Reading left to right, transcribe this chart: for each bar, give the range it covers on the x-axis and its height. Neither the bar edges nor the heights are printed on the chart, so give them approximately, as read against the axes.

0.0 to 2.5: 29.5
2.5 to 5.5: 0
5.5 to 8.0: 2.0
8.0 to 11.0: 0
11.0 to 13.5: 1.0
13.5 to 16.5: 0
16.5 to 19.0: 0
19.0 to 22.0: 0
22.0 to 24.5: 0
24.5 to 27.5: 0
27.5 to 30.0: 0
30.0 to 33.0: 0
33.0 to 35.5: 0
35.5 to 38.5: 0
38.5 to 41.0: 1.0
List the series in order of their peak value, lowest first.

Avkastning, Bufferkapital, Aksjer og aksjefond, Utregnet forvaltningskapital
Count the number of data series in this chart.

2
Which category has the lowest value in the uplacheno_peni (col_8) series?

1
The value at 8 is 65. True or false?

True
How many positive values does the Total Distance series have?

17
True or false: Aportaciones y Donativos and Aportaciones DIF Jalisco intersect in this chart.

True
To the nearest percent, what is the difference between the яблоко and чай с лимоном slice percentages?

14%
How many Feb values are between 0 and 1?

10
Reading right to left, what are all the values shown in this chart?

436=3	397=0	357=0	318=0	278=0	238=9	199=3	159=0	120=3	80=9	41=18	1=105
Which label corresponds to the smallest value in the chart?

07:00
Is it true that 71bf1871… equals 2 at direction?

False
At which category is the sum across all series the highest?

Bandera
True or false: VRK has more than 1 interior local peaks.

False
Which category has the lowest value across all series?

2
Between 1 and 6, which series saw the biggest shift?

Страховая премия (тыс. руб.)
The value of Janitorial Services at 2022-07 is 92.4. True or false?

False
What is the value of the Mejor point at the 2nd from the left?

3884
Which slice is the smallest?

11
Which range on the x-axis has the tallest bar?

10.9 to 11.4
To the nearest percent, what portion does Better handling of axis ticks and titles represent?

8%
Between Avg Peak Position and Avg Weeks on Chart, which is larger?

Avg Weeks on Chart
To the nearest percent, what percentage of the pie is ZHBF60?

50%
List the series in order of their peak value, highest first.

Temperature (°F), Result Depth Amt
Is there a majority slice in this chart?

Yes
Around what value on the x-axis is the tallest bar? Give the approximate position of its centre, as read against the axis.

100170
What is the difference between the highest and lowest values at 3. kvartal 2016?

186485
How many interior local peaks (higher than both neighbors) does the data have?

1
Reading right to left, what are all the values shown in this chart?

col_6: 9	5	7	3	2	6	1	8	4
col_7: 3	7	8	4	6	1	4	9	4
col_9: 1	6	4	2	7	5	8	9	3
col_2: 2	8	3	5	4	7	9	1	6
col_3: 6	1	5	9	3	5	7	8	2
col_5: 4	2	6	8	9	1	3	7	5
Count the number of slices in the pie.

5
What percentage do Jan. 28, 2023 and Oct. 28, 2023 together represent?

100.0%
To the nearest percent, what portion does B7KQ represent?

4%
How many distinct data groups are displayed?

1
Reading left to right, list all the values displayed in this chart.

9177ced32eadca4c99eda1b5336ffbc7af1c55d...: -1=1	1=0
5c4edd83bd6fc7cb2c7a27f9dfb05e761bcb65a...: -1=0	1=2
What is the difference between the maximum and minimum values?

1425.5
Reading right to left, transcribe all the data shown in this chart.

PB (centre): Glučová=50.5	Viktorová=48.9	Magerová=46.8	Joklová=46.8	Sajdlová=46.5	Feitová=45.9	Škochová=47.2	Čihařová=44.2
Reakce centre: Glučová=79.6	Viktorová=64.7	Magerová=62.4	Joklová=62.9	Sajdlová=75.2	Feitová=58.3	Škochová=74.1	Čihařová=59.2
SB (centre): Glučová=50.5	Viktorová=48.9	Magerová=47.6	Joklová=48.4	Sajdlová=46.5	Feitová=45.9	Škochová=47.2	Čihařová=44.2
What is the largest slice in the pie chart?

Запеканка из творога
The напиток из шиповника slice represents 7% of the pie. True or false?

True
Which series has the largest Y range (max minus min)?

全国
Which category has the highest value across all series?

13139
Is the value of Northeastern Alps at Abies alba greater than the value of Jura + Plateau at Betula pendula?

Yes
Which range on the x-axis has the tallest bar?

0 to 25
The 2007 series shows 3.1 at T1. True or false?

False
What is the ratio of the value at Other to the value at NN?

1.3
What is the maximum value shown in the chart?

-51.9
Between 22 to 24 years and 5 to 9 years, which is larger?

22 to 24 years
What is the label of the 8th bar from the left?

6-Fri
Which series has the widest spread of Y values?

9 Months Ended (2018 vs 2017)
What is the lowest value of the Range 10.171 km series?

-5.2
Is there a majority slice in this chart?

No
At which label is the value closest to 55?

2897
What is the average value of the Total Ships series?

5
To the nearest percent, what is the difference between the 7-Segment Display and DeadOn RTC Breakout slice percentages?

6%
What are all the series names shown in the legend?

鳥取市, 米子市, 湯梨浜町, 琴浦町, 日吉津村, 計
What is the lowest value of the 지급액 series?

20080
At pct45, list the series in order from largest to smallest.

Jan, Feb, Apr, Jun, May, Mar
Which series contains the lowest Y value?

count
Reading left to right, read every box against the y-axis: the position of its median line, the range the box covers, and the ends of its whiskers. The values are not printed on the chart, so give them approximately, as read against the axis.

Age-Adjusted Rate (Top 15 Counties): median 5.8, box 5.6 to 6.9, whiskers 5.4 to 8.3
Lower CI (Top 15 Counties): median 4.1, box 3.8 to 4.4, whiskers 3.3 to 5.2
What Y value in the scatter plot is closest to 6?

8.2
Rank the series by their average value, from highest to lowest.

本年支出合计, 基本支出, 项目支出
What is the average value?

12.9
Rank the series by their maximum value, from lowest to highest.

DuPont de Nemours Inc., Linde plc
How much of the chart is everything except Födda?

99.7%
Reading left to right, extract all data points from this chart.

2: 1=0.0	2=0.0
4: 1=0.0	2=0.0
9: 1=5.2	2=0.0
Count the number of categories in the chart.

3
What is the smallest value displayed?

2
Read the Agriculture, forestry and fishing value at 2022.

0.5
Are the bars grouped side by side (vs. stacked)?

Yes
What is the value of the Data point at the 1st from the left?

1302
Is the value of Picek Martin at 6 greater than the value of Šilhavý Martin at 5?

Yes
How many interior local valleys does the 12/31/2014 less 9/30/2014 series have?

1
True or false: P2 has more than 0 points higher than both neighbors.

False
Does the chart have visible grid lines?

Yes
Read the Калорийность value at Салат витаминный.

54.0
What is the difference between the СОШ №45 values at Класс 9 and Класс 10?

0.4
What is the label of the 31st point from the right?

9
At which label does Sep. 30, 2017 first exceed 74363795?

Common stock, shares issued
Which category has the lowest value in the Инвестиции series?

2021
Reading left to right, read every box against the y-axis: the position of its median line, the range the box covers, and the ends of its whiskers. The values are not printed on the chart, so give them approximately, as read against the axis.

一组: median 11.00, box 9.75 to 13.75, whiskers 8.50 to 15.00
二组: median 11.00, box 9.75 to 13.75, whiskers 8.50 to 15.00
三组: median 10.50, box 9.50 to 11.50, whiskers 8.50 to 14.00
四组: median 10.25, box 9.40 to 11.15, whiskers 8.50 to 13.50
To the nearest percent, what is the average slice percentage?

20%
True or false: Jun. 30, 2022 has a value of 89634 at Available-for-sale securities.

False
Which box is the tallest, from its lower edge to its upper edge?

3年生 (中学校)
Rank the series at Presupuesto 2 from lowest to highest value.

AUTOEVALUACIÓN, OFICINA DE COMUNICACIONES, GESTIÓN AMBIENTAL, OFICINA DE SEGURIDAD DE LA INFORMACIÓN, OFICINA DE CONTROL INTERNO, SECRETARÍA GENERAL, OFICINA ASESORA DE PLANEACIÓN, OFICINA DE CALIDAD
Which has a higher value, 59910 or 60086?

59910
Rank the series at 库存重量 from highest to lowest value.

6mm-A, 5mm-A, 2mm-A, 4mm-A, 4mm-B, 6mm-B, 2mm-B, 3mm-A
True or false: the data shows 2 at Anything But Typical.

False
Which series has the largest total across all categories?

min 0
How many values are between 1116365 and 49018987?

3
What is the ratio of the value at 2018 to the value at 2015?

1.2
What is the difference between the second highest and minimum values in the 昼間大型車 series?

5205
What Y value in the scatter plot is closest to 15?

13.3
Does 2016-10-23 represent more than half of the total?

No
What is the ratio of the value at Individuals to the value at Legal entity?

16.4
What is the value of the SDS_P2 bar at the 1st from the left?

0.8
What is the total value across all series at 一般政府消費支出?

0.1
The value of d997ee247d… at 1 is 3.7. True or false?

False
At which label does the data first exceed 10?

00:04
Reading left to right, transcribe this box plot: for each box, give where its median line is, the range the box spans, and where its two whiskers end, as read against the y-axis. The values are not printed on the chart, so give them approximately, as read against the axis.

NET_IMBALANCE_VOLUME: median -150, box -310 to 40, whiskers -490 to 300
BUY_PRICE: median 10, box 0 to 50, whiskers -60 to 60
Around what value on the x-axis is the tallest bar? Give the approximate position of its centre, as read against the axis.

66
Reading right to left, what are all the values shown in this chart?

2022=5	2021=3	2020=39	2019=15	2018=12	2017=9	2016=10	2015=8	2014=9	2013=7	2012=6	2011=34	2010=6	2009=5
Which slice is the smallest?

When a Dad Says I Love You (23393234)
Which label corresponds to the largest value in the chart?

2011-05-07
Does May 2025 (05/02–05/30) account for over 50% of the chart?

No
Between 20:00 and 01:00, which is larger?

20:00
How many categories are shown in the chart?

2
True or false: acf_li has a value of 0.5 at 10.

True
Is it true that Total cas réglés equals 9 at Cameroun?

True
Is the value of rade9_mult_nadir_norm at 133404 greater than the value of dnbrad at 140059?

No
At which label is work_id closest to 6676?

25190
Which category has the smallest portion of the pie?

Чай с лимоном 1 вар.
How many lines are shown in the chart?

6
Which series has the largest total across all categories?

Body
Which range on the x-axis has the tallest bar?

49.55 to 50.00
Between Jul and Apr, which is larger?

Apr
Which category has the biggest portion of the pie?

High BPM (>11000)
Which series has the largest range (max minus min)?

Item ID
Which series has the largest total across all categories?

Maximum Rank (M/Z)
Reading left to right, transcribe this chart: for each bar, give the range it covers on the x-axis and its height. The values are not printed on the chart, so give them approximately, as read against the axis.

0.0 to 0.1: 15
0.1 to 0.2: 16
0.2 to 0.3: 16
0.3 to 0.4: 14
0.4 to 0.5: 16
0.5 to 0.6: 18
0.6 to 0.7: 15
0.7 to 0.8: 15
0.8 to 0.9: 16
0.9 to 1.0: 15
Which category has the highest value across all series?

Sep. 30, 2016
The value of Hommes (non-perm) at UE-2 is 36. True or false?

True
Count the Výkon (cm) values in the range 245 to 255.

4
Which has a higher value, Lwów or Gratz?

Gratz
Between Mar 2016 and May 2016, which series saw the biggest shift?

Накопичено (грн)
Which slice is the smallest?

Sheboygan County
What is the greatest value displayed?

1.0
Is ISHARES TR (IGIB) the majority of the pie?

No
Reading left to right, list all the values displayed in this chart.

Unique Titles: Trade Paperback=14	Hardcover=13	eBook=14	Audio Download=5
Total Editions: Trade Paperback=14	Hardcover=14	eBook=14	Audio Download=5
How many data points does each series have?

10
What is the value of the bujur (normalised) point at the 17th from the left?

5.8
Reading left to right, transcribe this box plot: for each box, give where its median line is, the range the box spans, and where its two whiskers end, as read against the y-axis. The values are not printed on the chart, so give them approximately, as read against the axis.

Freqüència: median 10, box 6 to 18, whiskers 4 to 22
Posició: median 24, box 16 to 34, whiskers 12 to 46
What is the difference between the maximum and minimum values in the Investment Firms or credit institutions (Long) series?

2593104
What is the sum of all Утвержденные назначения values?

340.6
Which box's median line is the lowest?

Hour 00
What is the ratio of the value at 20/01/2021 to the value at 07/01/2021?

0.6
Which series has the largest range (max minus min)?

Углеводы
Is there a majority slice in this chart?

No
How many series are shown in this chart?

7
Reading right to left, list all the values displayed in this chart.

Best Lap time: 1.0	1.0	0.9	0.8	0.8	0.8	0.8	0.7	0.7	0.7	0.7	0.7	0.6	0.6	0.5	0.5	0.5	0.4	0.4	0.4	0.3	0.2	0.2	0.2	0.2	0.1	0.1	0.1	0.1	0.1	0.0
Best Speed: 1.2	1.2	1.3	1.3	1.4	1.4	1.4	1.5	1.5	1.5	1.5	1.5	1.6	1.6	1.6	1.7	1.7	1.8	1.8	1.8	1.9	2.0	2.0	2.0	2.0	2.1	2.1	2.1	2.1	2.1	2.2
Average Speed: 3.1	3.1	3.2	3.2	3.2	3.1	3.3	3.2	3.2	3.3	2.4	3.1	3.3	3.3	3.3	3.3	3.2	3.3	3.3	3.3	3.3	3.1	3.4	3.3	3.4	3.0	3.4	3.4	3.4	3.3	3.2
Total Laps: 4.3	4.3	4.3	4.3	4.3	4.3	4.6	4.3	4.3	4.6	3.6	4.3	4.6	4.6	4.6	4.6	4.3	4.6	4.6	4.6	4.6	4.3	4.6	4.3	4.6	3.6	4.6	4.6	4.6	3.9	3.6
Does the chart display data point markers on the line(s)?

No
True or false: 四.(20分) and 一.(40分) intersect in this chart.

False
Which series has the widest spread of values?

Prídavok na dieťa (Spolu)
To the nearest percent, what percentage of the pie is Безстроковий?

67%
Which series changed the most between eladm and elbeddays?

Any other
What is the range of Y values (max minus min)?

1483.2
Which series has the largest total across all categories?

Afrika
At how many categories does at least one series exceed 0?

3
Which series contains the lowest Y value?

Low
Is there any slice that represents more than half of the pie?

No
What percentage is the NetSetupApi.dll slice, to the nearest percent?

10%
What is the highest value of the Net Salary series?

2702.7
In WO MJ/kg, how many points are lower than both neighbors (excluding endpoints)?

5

· · · · · · ·

▸ **Request**
Put the lines from the one containing "Avkastning, Bufferkapital, Aksjer" up to and including the one containing "At which category" into a Markdown table with the columns No. and Line. Number each line in order and leave out the blank lines.

▸ **Solution for this exercise**
| No. | Line |
|---|---|
| 1 | Avkastning, Bufferkapital, Aksjer og aksjefond, Utregnet forvaltningskapital |
| 2 | Count the number of data series in this chart. |
| 3 | 2 |
| 4 | Which category has the lowest value in the uplacheno_peni (col_8) series? |
| 5 | 1 |
| 6 | The value at 8 is 65. True or false? |
| 7 | True |
| 8 | How many positive values does the Total Distance series have? |
| 9 | 17 |
| 10 | True or false: Aportaciones y Donativos and Aportaciones DIF Jalisco intersect in this chart. |
| 11 | True |
| 12 | To the nearest percent, what is the difference between the яблоко and чай с лимоном slice percentages? |
| 13 | 14% |
| 14 | How many Feb values are between 0 and 1? |
| 15 | 10 |
| 16 | Reading right to left, what are all the values shown in this chart? |
| 17 | 436=3	397=0	357=0	318=0	278=0	238=9	199=3	159=0	120=3	80=9	41=18	1=105 |
| 18 | Which label corresponds to the smallest value in the chart? |
| 19 | 07:00 |
| 20 | Is it true that 71bf1871… equals 2 at direction? |
| 21 | False |
| 22 | At which category is the sum across all series the highest? |